* **What you are asked to do**
Replace "Cheers" with "À plus" in the lines from the start of the material through the line containing "Je m’appelle Ophélie, je", keeping everything else unchanged and leaving the pictures out of your answer.

* **Provided records**
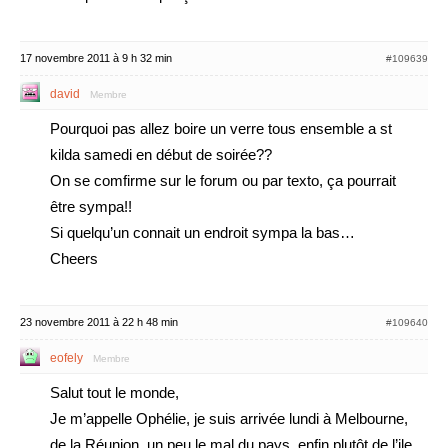
17 novembre 2011 à 9 h 32 min
#109639
david
Membre
Pourquoi pas allez boire un verre tous ensemble a st
kilda samedi en début de soirée??
On se comfirme sur le forum ou par texto, ça pourrait
être sympa!!
Si quelqu’un connait un endroit sympa la bas…
Cheers
23 novembre 2011 à 22 h 48 min
#109640
eofely
Membre
Salut tout le monde,
Je m’appelle Ophélie, je suis arrivée lundi à Melbourne,
de la Réunion, un peu le mal du pays, enfin plutôt de l’ile,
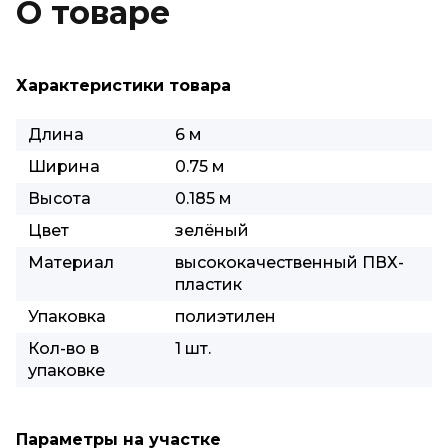
О товаре
Характеристики товара
Длина
6 м
Ширина
0.75 м
Высота
0.185 м
Цвет
зелёный
Материал
высококачественный ПВХ-
пластик
Упаковка
полиэтилен
Кол-во в
1 шт.
упаковке
Параметры на участке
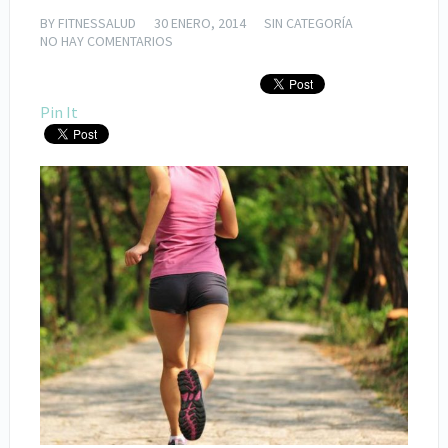
BY
FITNESSALUD
30 ENERO, 2014
SIN CATEGORÍA
NO HAY COMENTARIOS
Pin It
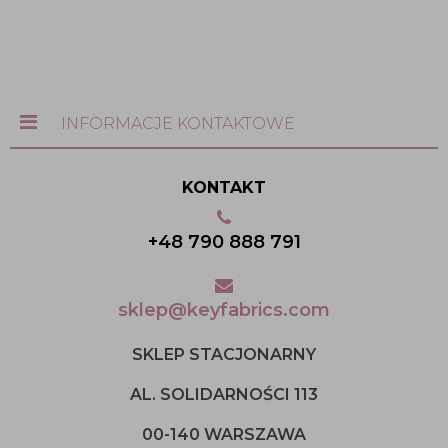
INFORMACJE KONTAKTOWE
KONTAKT
+48 790 888 791
sklep@keyfabrics.com
SKLEP STACJONARNY
AL. SOLIDARNOŚCI 113
00-140 WARSZAWA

* **Answer box**
17 novembre 2011 à 9 h 32 min
#109639
david
Membre
Pourquoi pas allez boire un verre tous ensemble a st
kilda samedi en début de soirée??
On se comfirme sur le forum ou par texto, ça pourrait
être sympa!!
Si quelqu’un connait un endroit sympa la bas…
À plus
23 novembre 2011 à 22 h 48 min
#109640
eofely
Membre
Salut tout le monde,
Je m’appelle Ophélie, je suis arrivée lundi à Melbourne,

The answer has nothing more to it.